Mentored by Nagesh Kukunoor, it is directed by Supriya Sharma. The films here have quite a bit of relevance in modern life and identification for the viewer. While they may not hold sway at the box office, they are a must watch for talent scouts.
Producers: Humara Movie in association with Amazon Prime.
Hindi
Remembering Gyan Sahay, the lens behind film, television and advertising
From a puppet rabbit selling poppadums to Hindi cinema, he framed it all.
MUMBAI: There are careers, and then there are canvases. Gyan Sahay, the veteran cinematographer, director, and producer who passed away on 10 March 2026 in Mumbai, had one of the latter. Over several decades in the Indian film and television industry, he turned lenses, lights, and the occasional puppet rabbit into something approaching art.
A graduate of the Film and Television Institute of India (FTII) in Pune, Sahay built his reputation as a director of photography across a career that stretched from the early 1970s all the way to the digital age. He was the kind of craftsman who understood that a well-composed shot is not merely a technical achievement but a quiet act of storytelling.
For most Indians of a certain age, however, Sahay will forever be the man behind the rabbit. His direction of the iconic long-running television commercial for Lijjat Papad, featuring its now-legendary puppet bunny, gave the country one of its most cheerfully persistent advertising images. It was the sort of work that sneaks into the national subconscious and takes up permanent residence.

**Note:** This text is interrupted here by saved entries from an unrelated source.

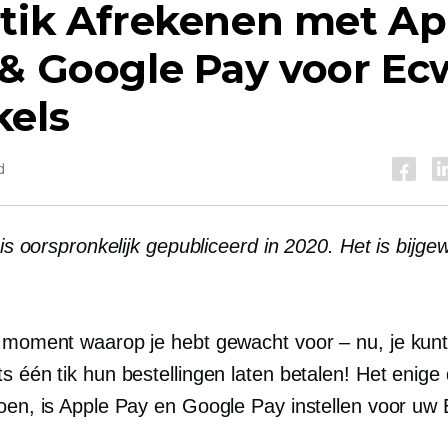
tik
Afrekenen met Ap
& Google Pay voor Ec
kels
d
l is oorspronkelijk gepubliceerd in 2020. Het is bijgew
t moment waarop je hebt gewacht
voor – nu,
je kunt
s één tik hun bestellingen laten betalen! Het enige 
doen, is Apple Pay en Google Pay instellen voor uw 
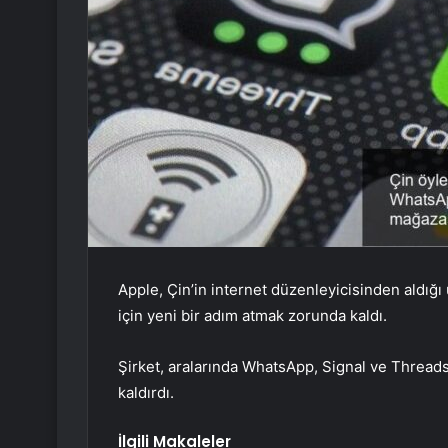
Apple, Çin’in internet düzenleyicisinden aldığı
için yeni bir adım atmak zorunda kaldı.
Şirket, aralarında WhatsApp, Signal ve Thread
kaldırdı.
İlgili Makaleler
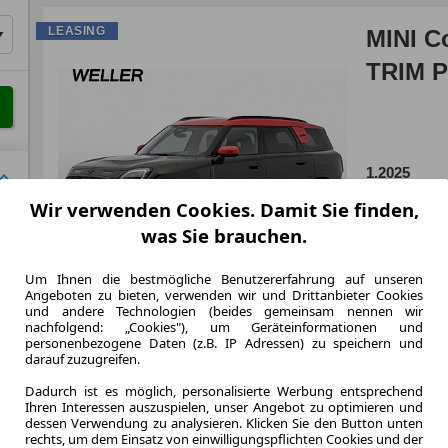
LEASING
MINI C
TRIM P
1.2025
Erstzulassung
Wir verwenden Cookies. Damit Sie finden,
24 Monate
was Sie brauchen.
Laufzeit
ca. 221 kW 
Leistung
Um Ihnen die bestmögliche Benutzererfahrung auf unseren
Angeboten zu bieten, verwenden wir und Drittanbieter Cookies
und andere Technologien (beides gemeinsam nennen wir
nachfolgend: „Cookies"), um Geräteinformationen und
personenbezogene Daten (z.B. IP Adressen) zu speichern und
Zum Lea
darauf zuzugreifen.
Dadurch ist es möglich, personalisierte Werbung entsprechend
Ihren Interessen auszuspielen, unser Angebot zu optimieren und
dessen Verwendung zu analysieren. Klicken Sie den Button unten
LEASING
MINI C
rechts, um dem Einsatz von einwilligungspflichten Cookies und der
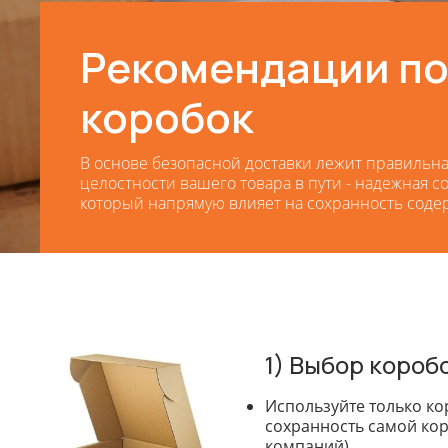
Рекомендации по
коробок
В основе безопасной доставки лежит правильная
целостности вашего товара в пути - надежная с
который напрямую влияет на сохранность соде
1) Выбор короб
Используйте только ко
сохранность самой кор
компаний).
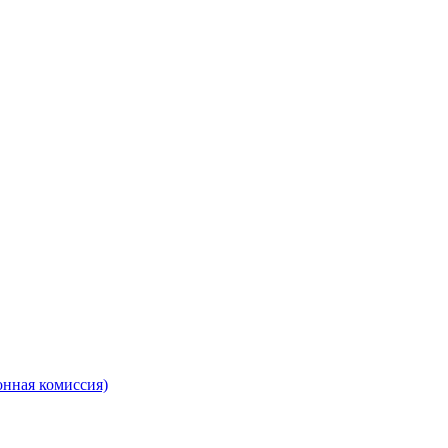
онная комиссия)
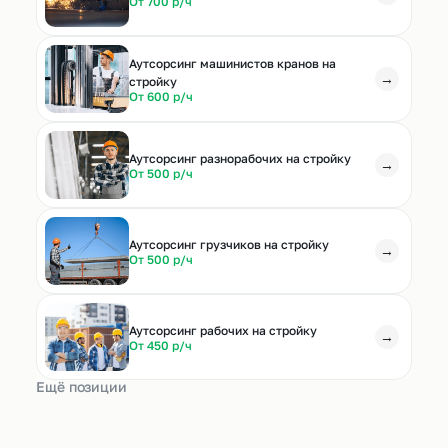
От 700 р/ч
Аутсорсинг машинистов кранов на
→
стройку
От 600 р/ч
Аутсорсинг разнорабочих на стройку
→
От 500 р/ч
Аутсорсинг грузчиков на стройку
→
От 500 р/ч
Аутсорсинг рабочих на стройку
→
От 450 р/ч
Ещё позиции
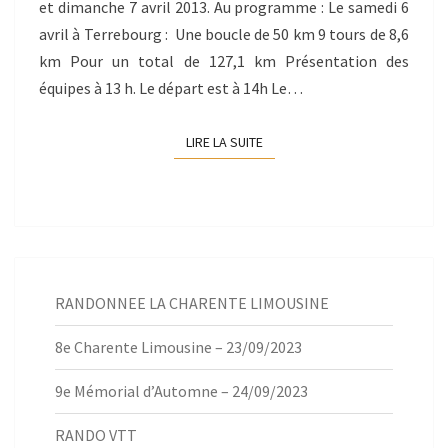
et dimanche 7 avril 2013. Au programme : Le samedi 6
avril à Terrebourg : Une boucle de 50 km 9 tours de 8,6
km Pour un total de 127,1 km Présentation des
équipes à 13 h. Le départ est à 14h Le…
LIRE LA SUITE
LIRE LA SUITE
RANDONNEE LA CHARENTE LIMOUSINE
8e Charente Limousine – 23/09/2023
9e Mémorial d’Automne – 24/09/2023
RANDO VTT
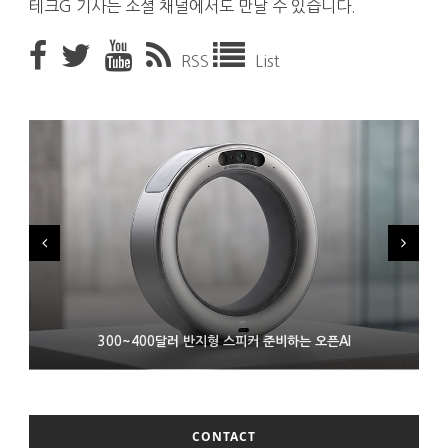
테크G 기사는 소셜 채널에서도 만날 수 있습니다.
RSS
List
9월 4일부터 서비스 접는 안드로이드 장치용 구글 어시스턴트
300~400달러 반지형 스피커 준비하는 오픈AI
조용히 스팀 프레임 검증 요구사항 바꾼 밸브
CONTACT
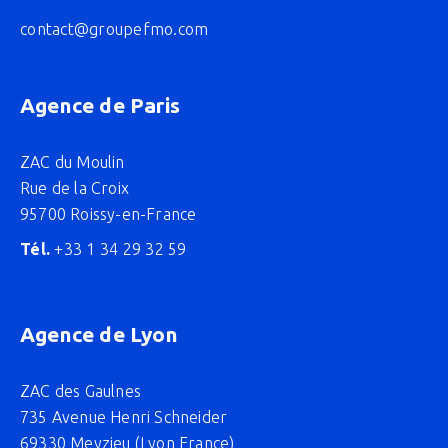
contact@groupefmo.com
Agence de Paris
ZAC du Moulin
Rue de la Croix
95700 Roissy-en-France
Tél.
+33 1 34 29 32 59
Agence de Lyon
ZAC des Gaulnes
735 Avenue Henri Schneider
69330 Meyzieu (Lyon France)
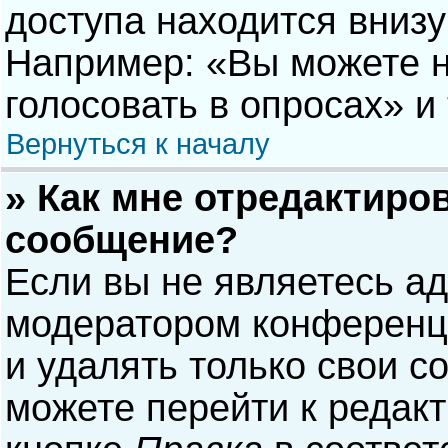
доступа находится вниз
Например: «Вы можете н
голосовать в опросах» и т
Вернуться к началу
» Как мне отредактиро
сообщение?
Если вы не являетесь а
модератором конференци
и удалять только свои 
можете перейти к редак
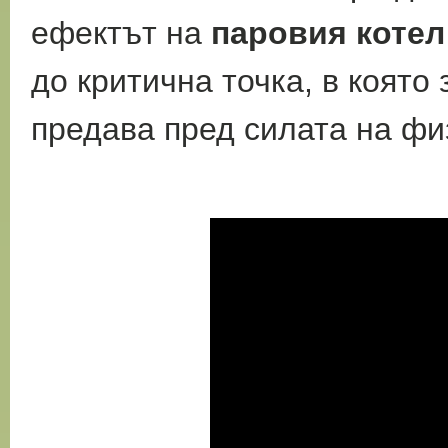
ефектът на
паровия котел
до критична точка, в която
предава пред силата на фи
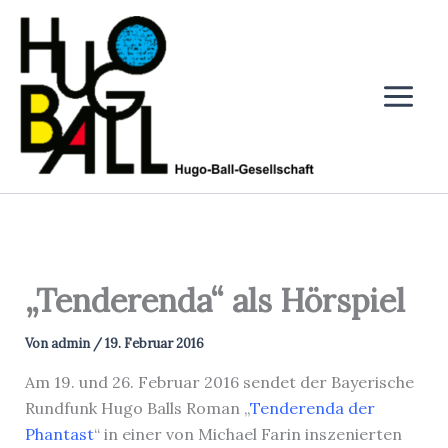
Zum
Inhalt
springen
„Tenderenda“ als Hörspiel
Von
admin
/
19. Februar 2016
Am 19. und 26. Februar 2016 sendet der Bayerische
Rundfunk Hugo Balls Roman „
Tenderenda der
Phantast
“ in einer von Michael Farin inszenierten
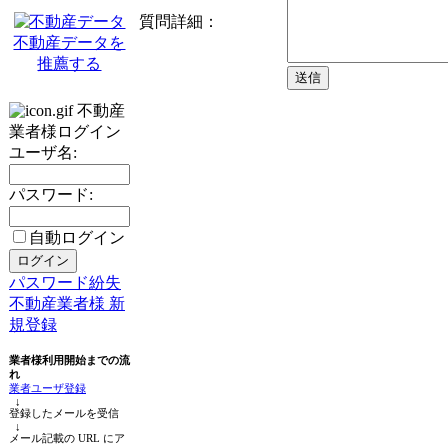
質問詳細：
不動産データを
推薦する
不動産
業者様ログイン
ユーザ名:
パスワード:
自動ログイン
パスワード紛失
不動産業者様 新
規登録
業者様利用開始までの流
れ
業者ユーザ登録
↓
登録したメールを受信
↓
メール記載の URL にア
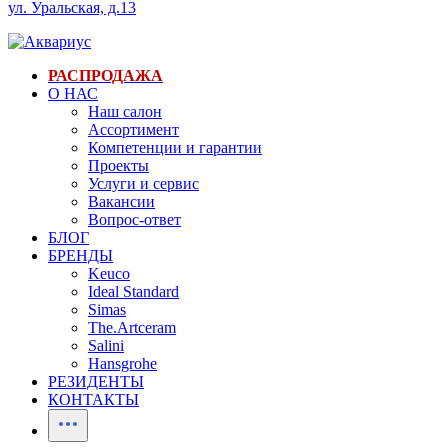
ул. Уральская, д.13
РАСПРОДАЖА
О НАС
Наш салон
Ассортимент
Компетенции и гарантии
Проекты
Услуги и сервис
Вакансии
Вопрос-ответ
БЛОГ
БРЕНДЫ
Keuco
Ideal Standard
Simas
The.Artceram
Salini
Hansgrohe
РЕЗИДЕНТЫ
КОНТАКТЫ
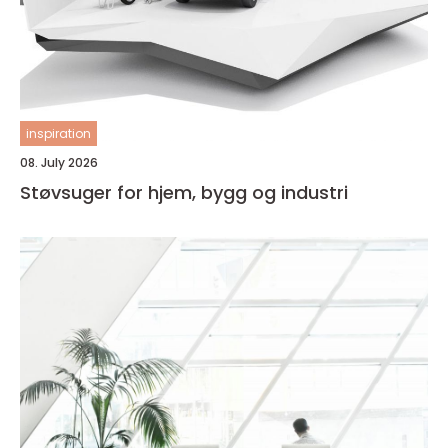
inspiration
08. July 2026
Støvsuger for hjem, bygg og industri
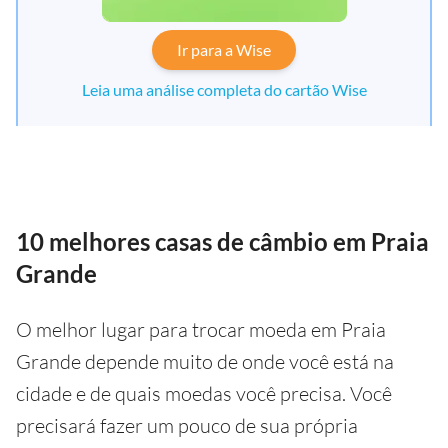
Ir para a Wise
Leia uma análise completa do cartão Wise
10 melhores casas de câmbio em Praia
Grande
O melhor lugar para trocar moeda em Praia
Grande depende muito de onde você está na
cidade e de quais moedas você precisa. Você
precisará fazer um pouco de sua própria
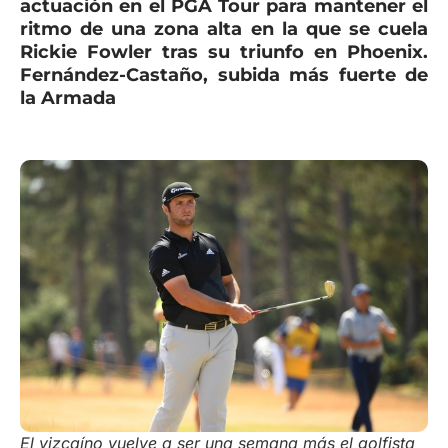
actuación en el PGA Tour para mantener el
ritmo de una zona alta en la que se cuela
Rickie Fowler tras su triunfo en Phoenix.
Fernández-Castaño, subida más fuerte de
la Armada
El vizcaíno vuelve a ser una semana más el golfista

His big-screen credits as cinematographer include Anokhi Pehchan (1972), Pagli (1974), Pas de Deux (1981), and Hum Farishte Nahin (1988). In 1999, he stepped behind a different kind of camera altogether, making his directorial debut with Sar Ankhon Par, a drama that featured Vikas Bhalla and Shruti Ulfat, with a cameo by Shah Rukh Khan for good measure.
On television, Sahay was particularly prized for his command of multi-camera production setups, a skill that made him a go-to technician for large-scale shows and reality programmes. In an industry that has never been especially patient with complexity, he was the calm hand on the rig.
In later life, Sahay turned teacher. He participated regularly in masterclasses and Digi-Talks, often hosted by organisations such as Bharatiya Chitra Sadhna, sharing hard-won wisdom on cinematography, the comedy of timing in a shot, and the sweeping changes brought by the shift from celluloid to digital. He was also said to have been involved in a project concerning a biographical film on Infosys co-founder N.R. Narayana Murthy.
Tributes from the film industry poured in following the news of his passing, with colleagues remembering him as a senior cameraman who served as a rare bridge between two entirely different eras of Indian cinema. That is, perhaps, the finest thing one can say of any craftsman: he kept up, and he brought others along with him.